'Blue Moon' review: Oscar-nominated Ethan Hawke delivers a performance for the ages
Ethan Hawke as Lorenz Hart in "Blue Moon." Credit: Sony Pictures Classics /Sabrina Lantos
MOVIE "Blue Moon"
WHERE Netflix
WHAT IT'S ABOUT In "Blue Moon," the lyricist Lorenz Hart reflects on his life during an evening at the Theater District mainstay Sardi's while it hosts the opening night party for his former creative partner Richard Rodgers' groundbreaking musical "Oklahoma!"
Ethan Hawke plays Hart, whose contributions to the Great American Songbook include "Blue Moon," "My Funny Valentine," "Bewitched, Bothered and Bewildered," and other standards. Richard Linklater ("Before Sunrise"), who has been working with Hawke for decades, directs the movie, written by Robert Kaplow (whose "Me and Orson Welles" novel was also brought to the screen by Linklater).
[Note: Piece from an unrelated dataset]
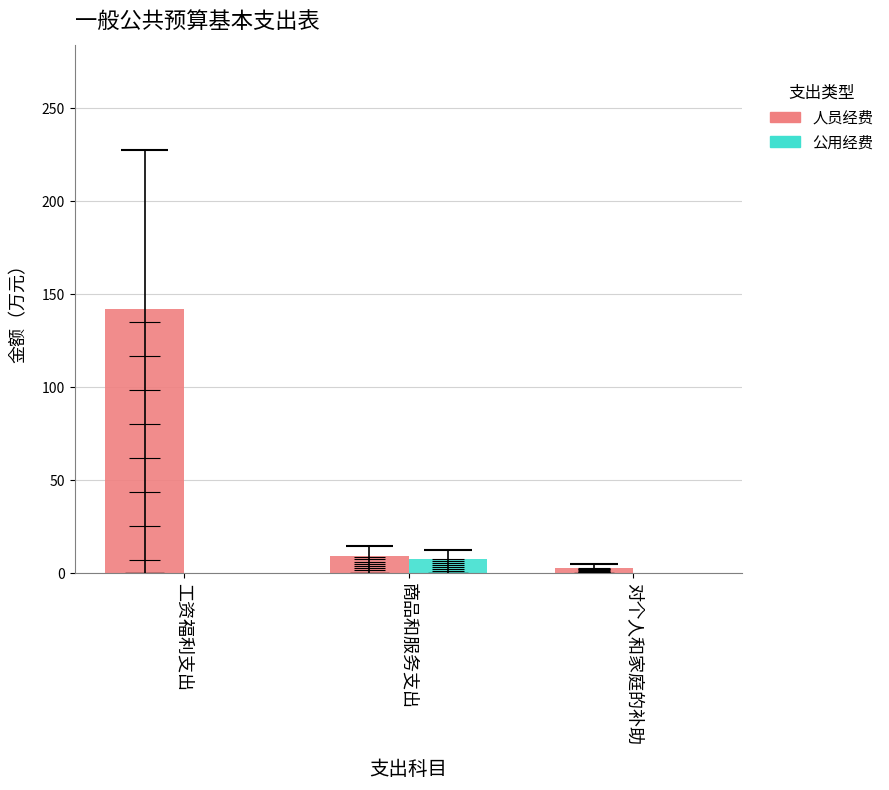

Which series changed the most between 工资福利支出 and 商品和服务支出?

人员经费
Co-stars include Margaret Qualley, Bobby Cannavale and Andrew Scott as Rodgers. The movie has earned two Oscar nominations: One for Hawke, and the other for Kaplow.
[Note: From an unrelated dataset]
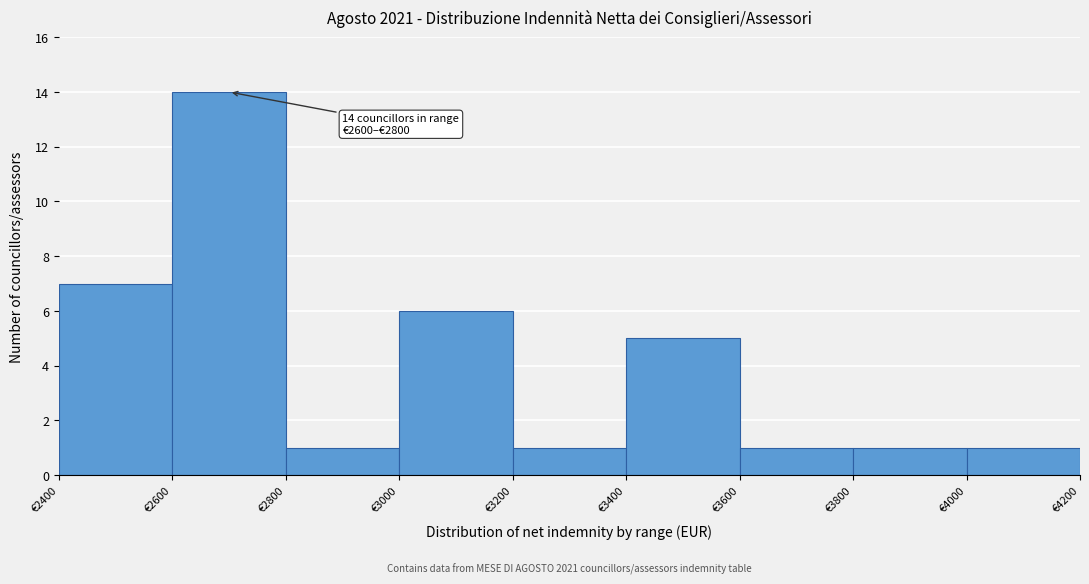

Over which range of the x-axis is the bar tallest?

2600 to 2800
MY SAY Set on March 31, 1943, "Blue Moon" finds the 47-year-old Hart at a crossroads: His collaborator has tasted incredible success with Oscar Hammerstein II. A musical that he scorns for lyrics like "We know we belong to the land, and the land we belong to is grand," has been rapturously received. He's infatuated with a younger woman named Elizabeth Weiland (Qualley), who may not return his feelings. The world seems to be passing him by.
The movie unfolds amid that heartbreak. It finds Hart working the room at Sardi's as he had so many times before, glad-handing, regaling Cannavale's bartender and the author E.B. White (Patrick Kennedy), who happens to be at a nearby booth. He has no shortage of stories and opinions and hopes and desires. He never seems to stop talking.
But melancholy sets in. Linklater, a master at conveying the passage of time on screen ("Boyhood"), frames the picture as an elegy for Hart, who would be dead about eight months later, and the world he knew.
It's a transitional moment artistically, with his partner moving on to a future of indelibly shaping the American theater. Hart's distaste for the classic and bad-mouthing of it to anyone who will listen says as much as anything about the business leaving him behind.
It marks an end of something personally, both in the dissolution of that partnership with Rodgers (they'd work together one final time, on a revival of "A Connecticut Yankee") and in other devastating ways that become clear over the course of the movie.
Taking place almost exclusively at Sardi's, spanning every corner of the restaurant, the movie envelops you into this world.
It lives and breathes thanks to Hawke's astonishing work. The actor undergoes a physical transformation — the 5'10 "Hawke convincingly portrays the 5-foot Hart, with the aid of some staging tricks. But more than that, it's a performance that embodies what acting can be at its finest. In Hawke's hands, Hart's manic socializing serves as a defense mechanism, a brave front, a desperate way to push back against the looming darkness. The circumstances might be unique, but the feelings are universal, and the actor makes them real.
BOTTOM LINE Hawke delivers a performance for the ages in one of Richard Linklater's best movies.